L'art. 31 secondo comma, sancisce che qualora la separazione e il divorzio non siano previsti dalla legge straniera applicabile, prevale la legge italiana ( lex fori) assicurando ai propri cittadini la possibilità di separarsi o divorziare indipendentemente dalle disposizioni delle leggi straniere.

 

Mentre i mezzi e le forme attraverso le quali giungere alla dichiarazione della separazione personale saranno regolati (art. 12 L. 218/95) dalla legge del luogo in cui la domanda viene promossa.

 

Il divorzio

L'art. 31 della L. 218/95 ha esteso all'istituto del divorzio l'operatività dei criteri di collegamento fissati per i rapporti coniugali personali e per la separazione. Il secondo comma prevede che nel caso in cui la separazione o il divorzio non siano per nulla previsti e regolati dalla legge straniera individuata come applicabile, troverà applicazione la legge italiana.

 

Si discute se il divorzio possa essere pronunciato per motivi previsti dalla legge nazionale dei coniugi, ma non previsti dalla legge italiana. Parte della dottrina ritiene che l'art. 3 della stessa Convenzione dellAja del 1902 precisa che deve osservarsi la sola legge nazionale dello stato in cui si chiede la pronuncia del divorzio. Resta fermo, naturalmente, il limite dell'ordine pubblico.

 

In Italia, prima del 1970, si riteneva che il principio di ordine pubblico dell'indissolubilità del matrimonio impedisse l'applicazione di norme straniere richiamate in tale materia.

 

Le sentenze straniere di divorzio pronunciate nei confronti di cittadini stranieri non erano riconosciute in Italia, in base al limite dell'ordine pubblico internazionale.

 

Con l'entrata in vigore della legge sul divorzio (L. 898/1970) venne meno l'ostacolo al riconoscimento di sentenze straniere di divorzio pronunciate nei confronti di cittadini italiani anche per i matrimoni celebrati in forma concordataria.
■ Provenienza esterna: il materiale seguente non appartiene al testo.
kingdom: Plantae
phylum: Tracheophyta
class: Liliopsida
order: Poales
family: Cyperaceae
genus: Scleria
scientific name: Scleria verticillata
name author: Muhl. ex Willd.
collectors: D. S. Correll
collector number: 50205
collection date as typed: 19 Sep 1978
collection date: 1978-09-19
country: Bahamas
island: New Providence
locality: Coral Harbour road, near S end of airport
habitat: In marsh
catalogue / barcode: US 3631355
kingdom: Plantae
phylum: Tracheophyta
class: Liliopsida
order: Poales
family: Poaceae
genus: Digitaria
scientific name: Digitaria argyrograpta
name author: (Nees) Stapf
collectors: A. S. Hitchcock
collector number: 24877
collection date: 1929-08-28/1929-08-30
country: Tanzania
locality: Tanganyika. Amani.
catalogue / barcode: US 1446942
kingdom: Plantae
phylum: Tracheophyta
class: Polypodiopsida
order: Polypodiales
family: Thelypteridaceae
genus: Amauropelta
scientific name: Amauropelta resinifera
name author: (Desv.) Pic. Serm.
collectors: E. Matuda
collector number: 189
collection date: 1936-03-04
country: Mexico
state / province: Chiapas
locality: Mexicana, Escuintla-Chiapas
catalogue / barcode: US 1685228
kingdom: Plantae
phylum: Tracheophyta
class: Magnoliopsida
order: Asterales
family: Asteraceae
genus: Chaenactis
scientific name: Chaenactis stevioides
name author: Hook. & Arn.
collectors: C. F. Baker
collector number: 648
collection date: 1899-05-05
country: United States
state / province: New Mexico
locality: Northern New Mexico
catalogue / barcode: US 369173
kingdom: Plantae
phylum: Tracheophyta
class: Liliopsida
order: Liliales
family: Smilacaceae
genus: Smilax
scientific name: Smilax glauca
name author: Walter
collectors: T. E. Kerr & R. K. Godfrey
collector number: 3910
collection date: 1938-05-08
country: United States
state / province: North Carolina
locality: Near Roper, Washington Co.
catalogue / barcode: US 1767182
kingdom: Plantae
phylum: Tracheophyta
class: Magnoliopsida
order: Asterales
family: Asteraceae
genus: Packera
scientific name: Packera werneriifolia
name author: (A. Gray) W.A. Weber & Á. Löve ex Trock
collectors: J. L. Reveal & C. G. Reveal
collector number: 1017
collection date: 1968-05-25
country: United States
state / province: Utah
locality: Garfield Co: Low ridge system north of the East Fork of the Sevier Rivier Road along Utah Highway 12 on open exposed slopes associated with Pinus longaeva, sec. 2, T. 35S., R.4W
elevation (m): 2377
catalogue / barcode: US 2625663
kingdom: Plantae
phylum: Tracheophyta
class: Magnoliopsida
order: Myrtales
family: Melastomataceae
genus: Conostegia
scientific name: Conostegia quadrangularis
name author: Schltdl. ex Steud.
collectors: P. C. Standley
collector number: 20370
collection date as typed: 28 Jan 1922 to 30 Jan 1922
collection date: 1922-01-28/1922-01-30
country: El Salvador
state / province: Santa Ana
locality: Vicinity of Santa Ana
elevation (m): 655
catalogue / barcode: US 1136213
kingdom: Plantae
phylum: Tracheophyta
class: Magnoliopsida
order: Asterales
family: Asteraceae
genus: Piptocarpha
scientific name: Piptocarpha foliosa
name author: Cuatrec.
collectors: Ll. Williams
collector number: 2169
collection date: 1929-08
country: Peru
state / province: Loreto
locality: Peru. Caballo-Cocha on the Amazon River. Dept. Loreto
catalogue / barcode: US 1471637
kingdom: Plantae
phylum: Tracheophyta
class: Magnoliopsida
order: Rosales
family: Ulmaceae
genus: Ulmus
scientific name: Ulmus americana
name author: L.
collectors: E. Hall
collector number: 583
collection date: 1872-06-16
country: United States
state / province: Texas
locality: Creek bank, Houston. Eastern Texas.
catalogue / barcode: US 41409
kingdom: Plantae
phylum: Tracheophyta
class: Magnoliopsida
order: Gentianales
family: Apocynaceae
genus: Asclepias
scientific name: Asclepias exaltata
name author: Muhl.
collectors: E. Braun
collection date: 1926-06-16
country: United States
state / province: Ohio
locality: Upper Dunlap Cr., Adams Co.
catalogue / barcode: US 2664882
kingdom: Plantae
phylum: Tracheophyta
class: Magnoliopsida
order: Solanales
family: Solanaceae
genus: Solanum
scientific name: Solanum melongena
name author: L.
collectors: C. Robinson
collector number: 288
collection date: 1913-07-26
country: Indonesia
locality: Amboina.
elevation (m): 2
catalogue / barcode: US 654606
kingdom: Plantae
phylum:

Infatti l'art. 2 della legge aveva riconosciuto al giudice italiano la facoltà di far cessare gli effetti civili dei matrimoni concordatari.

 

L’art. 65 della legge 218/95 ha sancito il riconoscimento automatico delle sentenze straniere di separazione e divorzio, ma ostacolo al riconoscimento degli atti stranieri di divorzio resta l'ordine pubblico (art. 64 e 65), quando le sentenze sono fondate ad es. su norme straniere che ammettono il ripudio; escludono l'obbligo alimentare tra i coniugi.